India has the inordinate requirement for warranting a just and equitable winding up as an oppression remedy. However, in other comparable jurisdictions like the United Kingdom, Canada, Australia, Singapore and United States, the termination of the existence of a corporation has always been seen as a drastic measure. As a result, the courts have been hesitant to grant this remedy.

In the United Kingdom, from where India derives its conditional oppressional remedy, the conditionality of the remedy was observed to result in very few applications being successful under this remedy. Legislative change was brought about in 1980 after recognising the ineffectiveness of this statutory oppression remedy. In accordance with the recommendations of the Jenkins Report, the Companies Act 1980 considerably broadened the potential application of the remedy. It allowed the facts of the case to not require the justification for a winding up. This significant change reverberated its influence onto other Commonwealth jurisdictions as well.

While recognising the conventional relationship of equity with legal rights when considering the practice of winding up a company on “just and equitable grounds”, Lord Wilberforce observed that the conditional limb:

“enable(s) the court to subject the exercise of legal rights to equitable considerations; considerations, that is, of a personal character arising between one individual and another, which may make it unjust, or inequitable, to insist on legal rights, or to exercise them in a particular way.”

A Report in India by a committee headed by Justice Rajinder Sachar recognized that the conditional limb was difficult to establish and hence did not see any “sufficient reason” to retain such a condition.  Yet this did not have any receptive impact on the current law.

In cases where the substantive limb has been established but the judicial dissolution of a company was deemed too harsh, courts in other countries began to order alternative forms of relief. This increased willingness to grant alternative reliefs has aided the development and implementation of the oppression ground.
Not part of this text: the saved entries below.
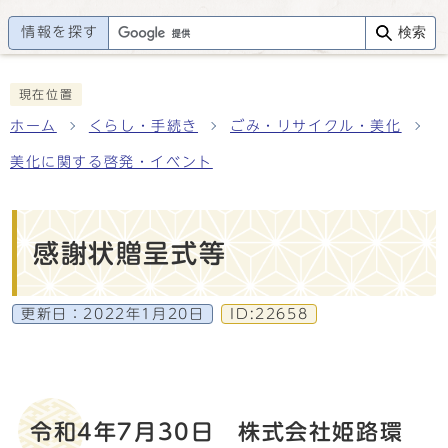
情報を探す
検索
現在位置
ホーム
くらし・手続き
ごみ・リサイクル・美化
美化に関する啓発・イベント
感謝状贈呈式等
更新日：
2022年1月20日
ID:22658
令和4年7月30日 株式会社姫路環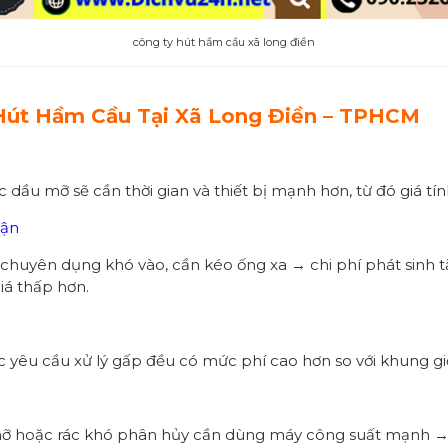
công ty hút hầm cầu xã long điền
 Hút Hầm Cầu Tại Xã
Long Điền
– TPHCM
c dầu mỡ sẽ cần thời gian và thiết bị mạnh hơn, từ đó giá t
cận
huyên dụng khó vào, cần kéo ống xa → chi phí phát sinh t
iá thấp hơn.
oặc yêu cầu xử lý gấp đều có mức phí cao hơn so với khung g
mỡ hoặc rác khó phân hủy cần dùng máy công suất mạnh → g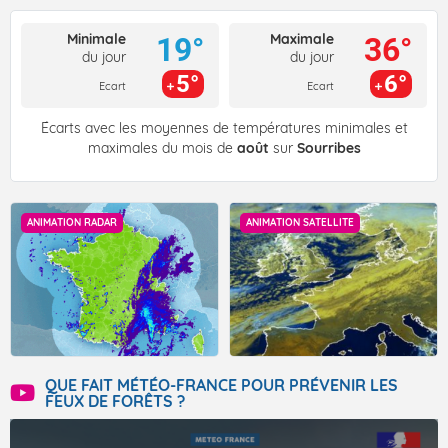
Minimale
Maximale
19°
36°
du jour
du jour
5°
6°
Ecart
Ecart
Écarts avec les moyennes de températures minimales et
maximales du mois de
août
sur
Sourribes
ANIMATION RADAR
ANIMATION SATELLITE
QUE FAIT MÉTÉO-FRANCE POUR PRÉVENIR LES
FEUX DE FORÊTS ?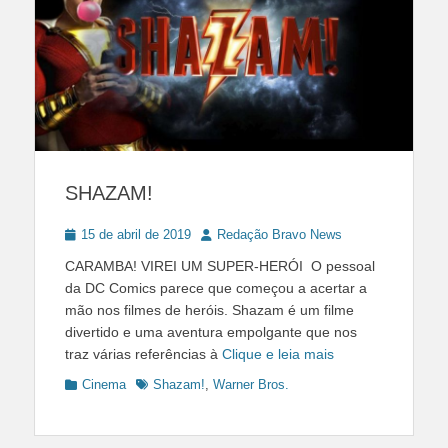
SHAZAM!
Posted
Author
15 de abril de 2019
Redação Bravo News
on
CARAMBA! VIREI UM SUPER-HERÓI O pessoal
da DC Comics parece que começou a acertar a
mão nos filmes de heróis. Shazam é um filme
divertido e uma aventura empolgante que nos
traz várias referências à
Clique e leia mais
Categories
Tags
Cinema
Shazam!
,
Warner Bros.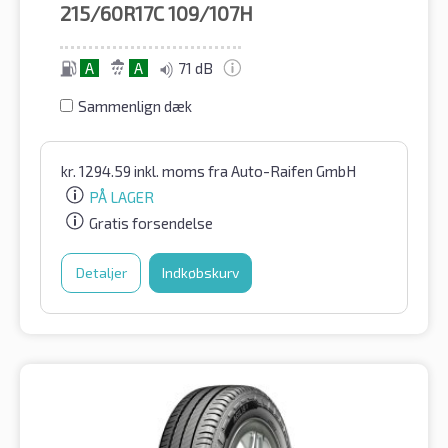
215/60R17C
109/107H
A
A
71 dB
Sammenlign dæk
kr.
1294.59
inkl. moms
fra Auto-Raifen GmbH
PÅ LAGER
Gratis forsendelse
Detaljer
Indkøbskurv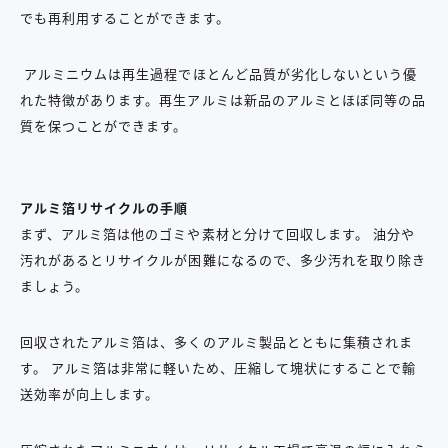
でも再利用することができます。
アルミニウムは再生過程でほとんど品質が劣化しないという優
れた特徴があります。再生アルミは新品のアルミとほぼ同等の品
質を保つことができます。
アルミ箔リサイクルの手順
まず、アルミ箔は他のゴミや素材と分けて回収します。 油分や
汚れがあるとリサイクルが困難になるので、多少汚れを取り除き
ましょう。
回収されたアルミ箔は、多くのアルミ製品とともに集積されま
す。 アルミ箔は非常に軽いため、圧縮して塊状にすることで輸
送効率が向上します。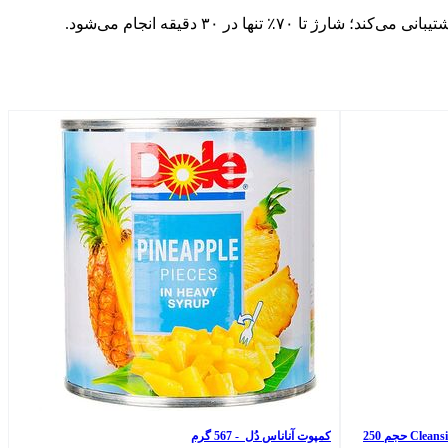
وزن دستگاه حدود ۲ کیلوگرم است و باتری ۶۰ وات‌ساعتی آن با شارژر ۲۴۵ وات همراه شده که از شارژ سریع ۱۴۰ وات از طریق USB-C پشتیبانی می‌کند؛ شارژ تا ۷۰٪ تنها در ۳۰ دقیقه انجام می‌شود.
ژل بهداشتی دوشیزگان لافارر مدل Cleansing Gel 1 حجم 250
کمپوت آناناس دُل - 567 گرم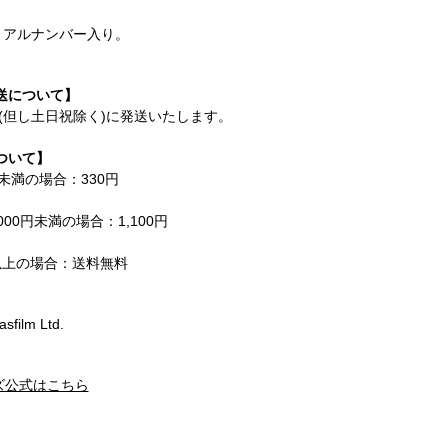
シリアルナンバー入り。
送について】
内(但し土日祝除く)に発送いたします。
ついて】
円未満の場合：330円
000円未満の場合：1,100円
円以上の場合：送料無料
sfilm Ltd.
ズ公式はこちら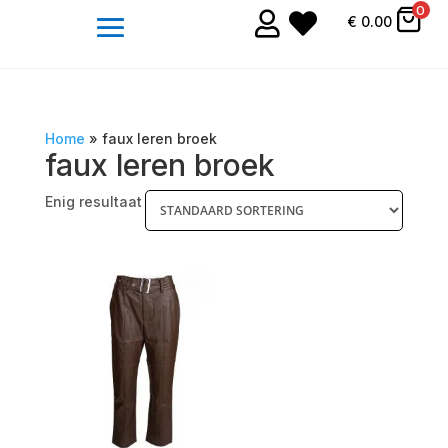
0


€
0.00
Home
»
faux leren broek
faux leren broek
Enig resultaat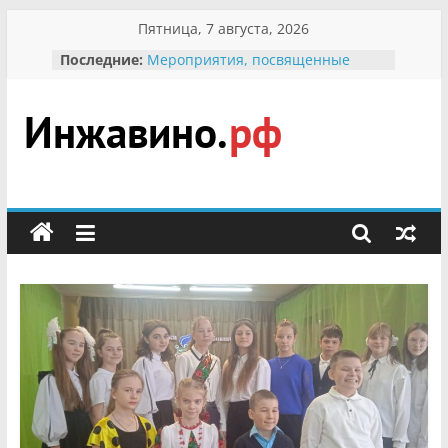
Перейти
Пятница, 7 августа, 2026
к
Последние:
Мероприятия, посвященные
содержимому
Международному Дню семьи
Присвоение звания «Почётный
гражданин Инжавинского округа»
участнице Великой
Инжавино.рф
Отечественной, фронтовичке
Александре Николаевне
Кирсановой
сельский
Безопасность в сети Интернет
портал
Ученики приняли участие в
мероприятии «Сохраним
первоцветы!»
В вольере Воронинского
заповедника родились крапчатые
суслики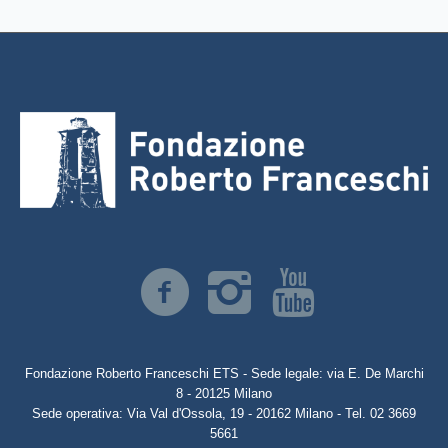
Fondazione Roberto Franceschi ETS - Sede legale: via E. De Marchi
8 - 20125 Milano
Sede operativa: Via Val d'Ossola, 19 - 20162 Milano - Tel. 02 3669
5661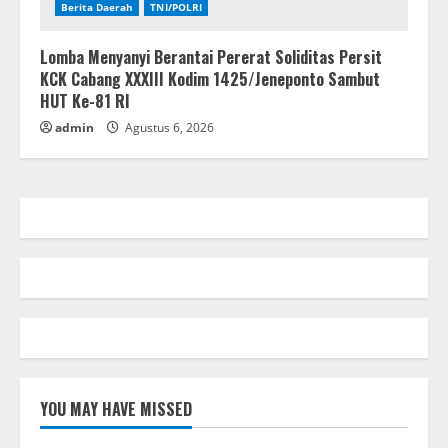
Berita Daerah
TNI/POLRI
Lomba Menyanyi Berantai Pererat Soliditas Persit
KCK Cabang XXXIII Kodim 1425/Jeneponto Sambut
HUT Ke-81 RI
admin
Agustus 6, 2026
YOU MAY HAVE MISSED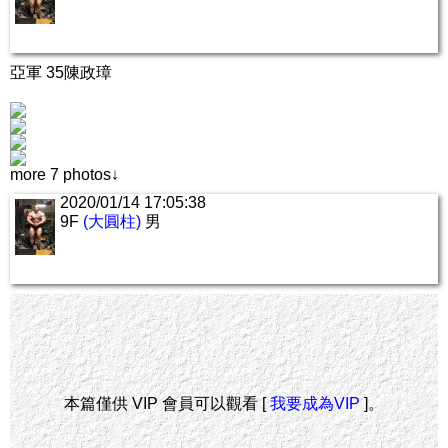
亞軍 35陳政璋
more 7 photos↓
2020/01/14 17:05:38
9F
(大圓柱)
男
本篇僅供 VIP 會員可以觀看 [
我要成為VIP
]。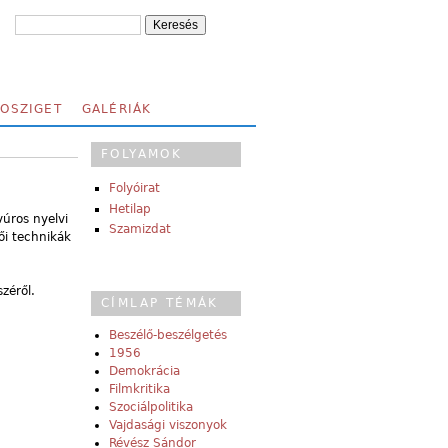
FOSZIGET
GALÉRIÁK
FOLYAMOK
Folyóirat
Hetilap
úros nyelvi
Szamizdat
ői technikák
zéről.
CÍMLAP TÉMÁK
Beszélő-beszélgetés
1956
Demokrácia
Filmkritika
Szociálpolitika
Vajdasági viszonyok
Révész Sándor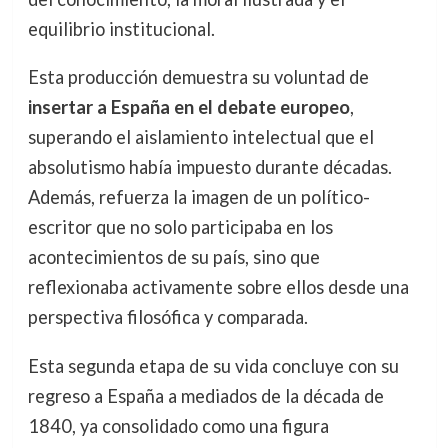
equilibrio institucional.
Esta producción demuestra su voluntad de
insertar a España en el debate europeo
,
superando el aislamiento intelectual que el
absolutismo había impuesto durante décadas.
Además, refuerza la imagen de un político-
escritor que no solo participaba en los
acontecimientos de su país, sino que
reflexionaba activamente sobre ellos desde una
perspectiva filosófica y comparada.
Esta segunda etapa de su vida concluye con su
regreso a España a mediados de la década de
1840, ya consolidado como una figura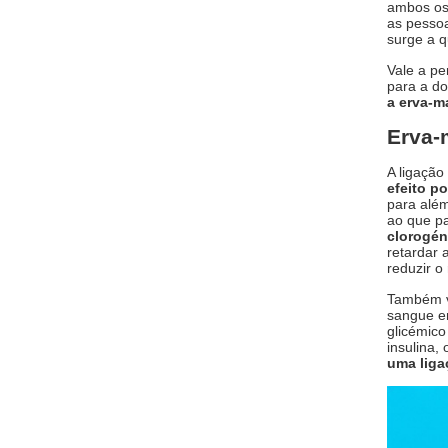
ambos os 
as pessoa
surge a 
Vale a pe
para a do
a erva-m
Erva-
A ligação
efeito p
para além
ao que pa
clorogén
retardar 
reduzir o
Também va
sangue em
glicémico
insulina,
uma liga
Since courts were not limited to ordering the severe solution of winding up if oppression was established (the conditional limb), they were more likely to find oppression.

In this regard, until recently, Singapore had the winding up of the company as the only remedy for circumstances where the “just and equitable” circumstances apply. However by providing an alternate relief such as a buy-out, there have been even fewer cases where companies are wound up. In Sim Yong Kim v. Evenstar Investment Pte Ltd., the Singapore Court of Appeal observed that even in winding-up cases on the just and equitable ground, the winding up order could be tailored to mirror a buy-out order. It further applied the practice of staying a winding-up order to allow the parties to work out an alternative arrangement.

In Lim Swee Khiang v. Borden Co. (Pte) Ltd, the Singapore Court of Appeal has observed that the winding up of the company shall only be considered when “no other remedy is available.” Despite noting the position in Re Kong Thai Sawmill (Miri) Sdn Bhd, [1978] 2 MLJ 227, that the option of winding up “ranks equally with others,” the Singapore Court of Appeal has time and again reiterated the position of approaching the winding up remedy as a last resort.

Concluding Remarks

While it is relatively easier to prove that the affairs of the company are prejudicial to certain members, proving it is “just and equitable” to wind up the company limits the scope of the remedy. The conditional nature of section 242 of CA, 2013 is a significant obstacle for shareholders seeking relief.  Further, compared to other jurisdictions that have developed their laws over time, India’s oppression remedies have remained restrictive. The recent judgement in Tata Consultancy Services serves as a reminder that there is a need for the remedy to be broadened by the Parliament.